Сказывают, есть птица такая, попугай по кличке. Так вот она, если обучить, по-всячески без запинки шпарит. Хочешь — по-нашему, хочешь — по-мордовски, или по-русски, или еще там по-разному, как научишь. Мне бы такую птицу раздобыть! А? Может быть, и лошади говорящие где имеются, кто знает… Мир-то вон какой. Хоть пехтурой, хоть верхом — все равно везде не побываешь. Не знаю, как с попугаем, а с лошадью покалякать бы очень интересно. Умнейшая скотина. Дай бог каждому человеку такое соображение иметь. А помнишь, как ты ездил со мной в ночное? Махонький тогда еще был, в пастушонках таскался. Да я ведь этой породы. Эх, и жизнь наша горемычная!

Тухтар подтвердил это глубоким вздохом.


Шингель развернул чапан, старательно расстелил его на траве, покряхтывая, начал усаживаться. Едва он согнул колени, как в них что-то хрустнуло, словно сучок сухой надломился.
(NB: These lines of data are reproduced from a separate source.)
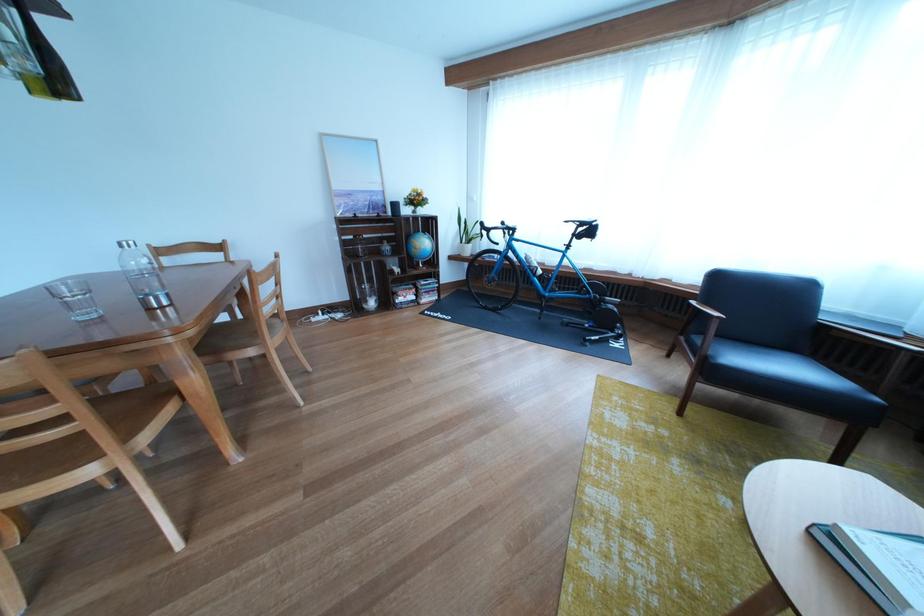
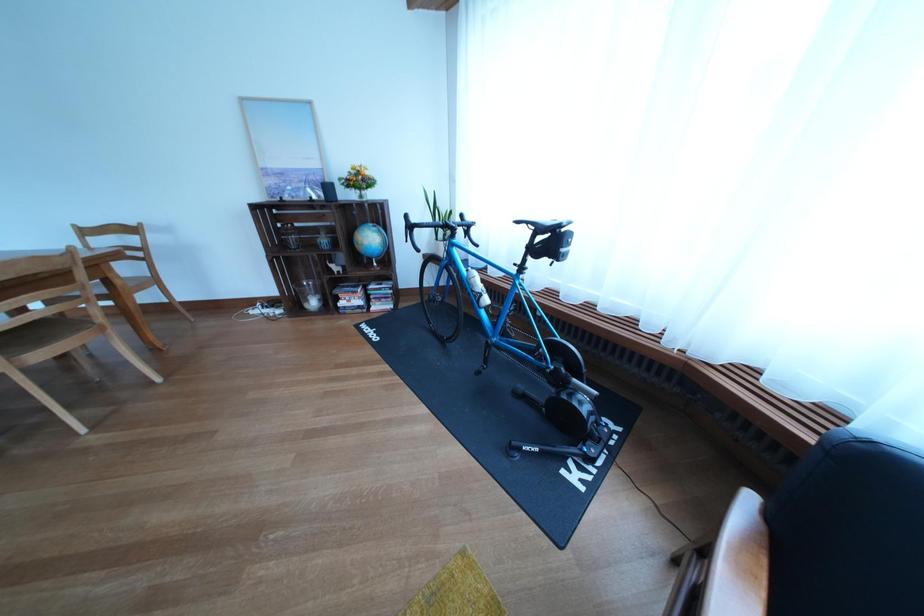
Question: I am providing you with two images of the same scene from different viewpoints. Which of the following objects are not visible in image2?

Choices:
 (A) white water bottle
 (B) framed picture
 (C) wooden chair sitting surface
 (D) none of these

Answer: (D)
— Эх, косточки мои, косточки, и мокли вы, и жарились, и морозились, и парились. Вот и ноете теперь, как нанятые. Садись-ка и ты вот сюда, Тухтарушка. Сегодня, слава богу, мне недолго маяться. До рассвета велели лошадей пригнать. Пар, говорят, надо пахать. А мне-то что, пускай пашут.

Тухтар опустился на чапан. Жалобно постанывая и страдальчески морщась, Шингель полез в карман.

— Ох, ноженьки мои, ноженьки! Пока не ахнешь, и не выдохнешь. Подлечить вас надо.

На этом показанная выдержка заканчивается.